Keep Your Chevy Camaro in Top Shape - Replace its Radiator!
Under the code name, "Panther," the first-generation Chevrolet Camaro was developed in the early 1960s as Chevy's answer to the Ford Mustang. When the assembled press asked about the origin of the name, Camaro, they were informed that it was a vicious, diminutive animal and that it fed on Mustangs.
From 1967 until 2002, the Camaro was built on the General Motors F-body platform, a small rear-wheel drive. It was classed as a Pony, Muscle or Sports Car and was available as a 2-door coupe and 2-door convertible. Like almost all cars, the Chevy Camaro has had a car radiator ever since production began.

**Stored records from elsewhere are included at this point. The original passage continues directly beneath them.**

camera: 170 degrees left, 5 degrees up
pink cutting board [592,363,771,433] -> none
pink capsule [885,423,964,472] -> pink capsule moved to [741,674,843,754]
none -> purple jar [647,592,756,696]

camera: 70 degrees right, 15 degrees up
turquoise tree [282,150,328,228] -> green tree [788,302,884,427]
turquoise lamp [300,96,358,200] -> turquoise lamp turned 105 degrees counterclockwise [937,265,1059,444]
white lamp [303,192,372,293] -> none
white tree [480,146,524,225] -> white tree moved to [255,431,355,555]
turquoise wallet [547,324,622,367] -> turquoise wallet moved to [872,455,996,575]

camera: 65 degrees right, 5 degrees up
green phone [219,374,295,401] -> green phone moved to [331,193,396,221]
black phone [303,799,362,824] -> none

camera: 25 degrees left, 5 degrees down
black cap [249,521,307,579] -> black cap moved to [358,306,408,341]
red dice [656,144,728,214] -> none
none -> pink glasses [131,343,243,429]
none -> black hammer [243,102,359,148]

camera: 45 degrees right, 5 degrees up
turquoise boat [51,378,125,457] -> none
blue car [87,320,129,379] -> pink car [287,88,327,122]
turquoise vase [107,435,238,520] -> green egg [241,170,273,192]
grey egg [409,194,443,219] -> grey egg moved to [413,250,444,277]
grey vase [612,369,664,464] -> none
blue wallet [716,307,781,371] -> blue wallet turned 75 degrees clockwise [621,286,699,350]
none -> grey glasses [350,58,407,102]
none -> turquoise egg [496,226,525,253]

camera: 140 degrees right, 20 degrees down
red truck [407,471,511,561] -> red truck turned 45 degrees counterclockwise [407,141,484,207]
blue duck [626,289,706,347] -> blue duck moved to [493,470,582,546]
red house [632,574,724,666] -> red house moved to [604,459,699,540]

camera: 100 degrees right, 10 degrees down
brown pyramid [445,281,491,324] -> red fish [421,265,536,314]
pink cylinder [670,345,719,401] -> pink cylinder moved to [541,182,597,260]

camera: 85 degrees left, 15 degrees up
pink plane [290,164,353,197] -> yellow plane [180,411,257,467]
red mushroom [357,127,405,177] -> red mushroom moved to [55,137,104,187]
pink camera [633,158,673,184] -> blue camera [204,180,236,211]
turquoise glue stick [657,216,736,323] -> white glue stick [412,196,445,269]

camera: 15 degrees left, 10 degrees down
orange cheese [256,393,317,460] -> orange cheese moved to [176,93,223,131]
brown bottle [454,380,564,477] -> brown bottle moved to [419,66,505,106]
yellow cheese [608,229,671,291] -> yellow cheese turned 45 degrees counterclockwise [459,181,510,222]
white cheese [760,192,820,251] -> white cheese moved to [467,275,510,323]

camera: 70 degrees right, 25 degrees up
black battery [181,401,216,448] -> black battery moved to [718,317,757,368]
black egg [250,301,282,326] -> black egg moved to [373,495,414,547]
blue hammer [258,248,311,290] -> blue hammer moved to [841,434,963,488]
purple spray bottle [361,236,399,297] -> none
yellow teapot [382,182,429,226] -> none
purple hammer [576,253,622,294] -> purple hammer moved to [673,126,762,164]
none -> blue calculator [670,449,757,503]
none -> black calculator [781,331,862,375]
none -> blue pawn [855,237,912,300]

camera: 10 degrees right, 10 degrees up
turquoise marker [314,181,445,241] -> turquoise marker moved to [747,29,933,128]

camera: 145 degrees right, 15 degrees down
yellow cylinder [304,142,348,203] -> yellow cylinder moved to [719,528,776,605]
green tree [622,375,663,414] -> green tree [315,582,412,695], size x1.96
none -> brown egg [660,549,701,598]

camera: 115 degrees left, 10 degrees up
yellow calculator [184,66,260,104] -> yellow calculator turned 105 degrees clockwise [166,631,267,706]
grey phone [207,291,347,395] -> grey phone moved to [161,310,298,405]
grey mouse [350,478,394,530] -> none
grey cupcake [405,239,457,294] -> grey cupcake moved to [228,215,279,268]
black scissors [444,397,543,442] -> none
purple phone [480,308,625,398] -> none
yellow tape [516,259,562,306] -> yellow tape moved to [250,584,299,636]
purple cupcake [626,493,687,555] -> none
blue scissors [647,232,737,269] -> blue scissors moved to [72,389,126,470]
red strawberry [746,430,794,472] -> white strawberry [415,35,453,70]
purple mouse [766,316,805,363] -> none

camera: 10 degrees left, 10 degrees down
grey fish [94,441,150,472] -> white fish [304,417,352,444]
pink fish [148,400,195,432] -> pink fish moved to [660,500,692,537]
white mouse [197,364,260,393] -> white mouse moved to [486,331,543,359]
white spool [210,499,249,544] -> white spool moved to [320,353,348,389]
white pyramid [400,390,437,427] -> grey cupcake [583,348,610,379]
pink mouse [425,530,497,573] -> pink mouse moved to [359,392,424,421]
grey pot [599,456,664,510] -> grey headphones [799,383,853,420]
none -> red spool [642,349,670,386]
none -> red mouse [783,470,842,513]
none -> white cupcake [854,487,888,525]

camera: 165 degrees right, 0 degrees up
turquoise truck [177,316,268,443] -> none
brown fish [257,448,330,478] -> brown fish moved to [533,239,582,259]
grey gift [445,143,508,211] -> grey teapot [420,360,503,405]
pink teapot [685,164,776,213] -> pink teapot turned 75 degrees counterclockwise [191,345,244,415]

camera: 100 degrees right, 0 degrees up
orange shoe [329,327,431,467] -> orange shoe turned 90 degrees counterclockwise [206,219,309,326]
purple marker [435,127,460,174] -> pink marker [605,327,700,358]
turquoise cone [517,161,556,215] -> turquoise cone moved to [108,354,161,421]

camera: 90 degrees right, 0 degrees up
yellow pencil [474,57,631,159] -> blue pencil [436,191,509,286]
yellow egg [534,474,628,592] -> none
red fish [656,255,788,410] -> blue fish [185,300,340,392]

The function of an automobile radiator is to transfer heat from the car's engine to the environment. This is to prevent the engine from overheating. While the Camaro's factory radiator was okay for driving around town and motoring around the country, stock radiators aren't equipped to handle the increased demands of a modified high performance street or racing vehicle.
Radiators for high performance cars have features like all-aluminum construction, heavy-duty tanks and high-capacity tubing. Auto radiators generally come in two types, cross flow and down flow.
Cross flow radiators
Cross flow radiators move fluid in the horizontal plan through the radiator, parallel to the road's surface. This offers a greater surface area for heat dissipation, allowing more low profile hood designs. They are also easy and cheap to make. On the down side, they are wider than their down flow counterparts and hard to fit into cars with modified engines.
Down flow radiators
Compared to cross flow radiators, which are short and wide, down flow radiators are tall and thin, making them ideal for trucks and other vehicles where a low profile is not important. In order to fit into a performance car with a low profile, the down flow model needs to be shorter than stock, which decreases the available surface area for heat transfer.